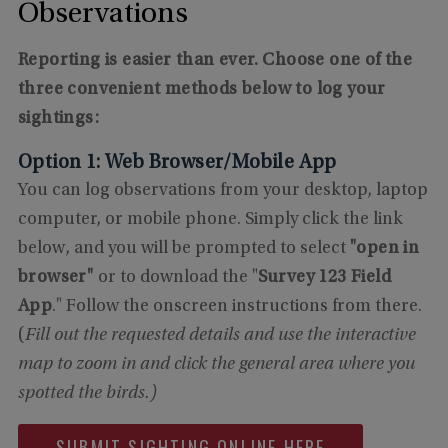
Observations
Reporting is easier than ever. Choose one of the
three convenient methods below to log your
sightings:
Option 1: Web Browser/Mobile App
You can log observations from your desktop, laptop
computer, or mobile phone. Simply click the link
below, and you will be prompted to select
"open in
browser"
or to download the "
Survey 123 Field
App
." Follow the onscreen instructions from there.
(
Fill out the requested details and use the interactive
map to zoom in and click the general area where you
spotted the birds.)
SUBMIT SIGHTING ONLINE HERE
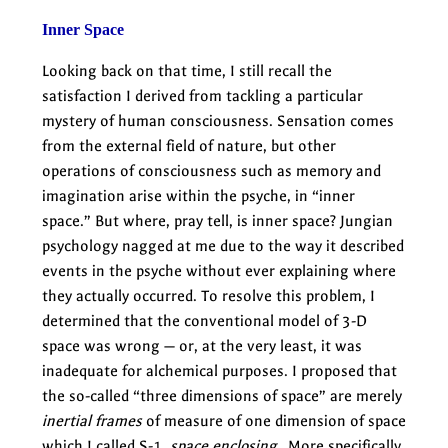
Inner Space
Looking back on that time, I still recall the
satisfaction I derived from tackling a particular
mystery of human consciousness. Sensation comes
from the external field of nature, but other
operations of consciousness such as memory and
imagination arise within the psyche, in “inner
space.” But where, pray tell, is inner space? Jungian
psychology nagged at me due to the way it described
events in the psyche without ever explaining where
they actually occurred. To resolve this problem, I
determined that the conventional model of 3-D
space was wrong — or, at the very least, it was
inadequate for alchemical purposes. I proposed that
the so-called “three dimensions of space” are merely
inertial frames
of measure of one dimension of space
which I called S-1,
space enclosing
. More specifically,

---

[INSTRUCTION] Restate the line containing "from the external field of nature, but other" and every remaining line of the records word for word. Add nothing.

[PROBLEM SOLUTION]
from the external field of nature, but other
operations of consciousness such as memory and
imagination arise within the psyche, in “inner
space.” But where, pray tell, is inner space? Jungian
psychology nagged at me due to the way it described
events in the psyche without ever explaining where
they actually occurred. To resolve this problem, I
determined that the conventional model of 3-D
space was wrong — or, at the very least, it was
inadequate for alchemical purposes. I proposed that
the so-called “three dimensions of space” are merely
inertial frames
of measure of one dimension of space
which I called S-1,
space enclosing
. More specifically,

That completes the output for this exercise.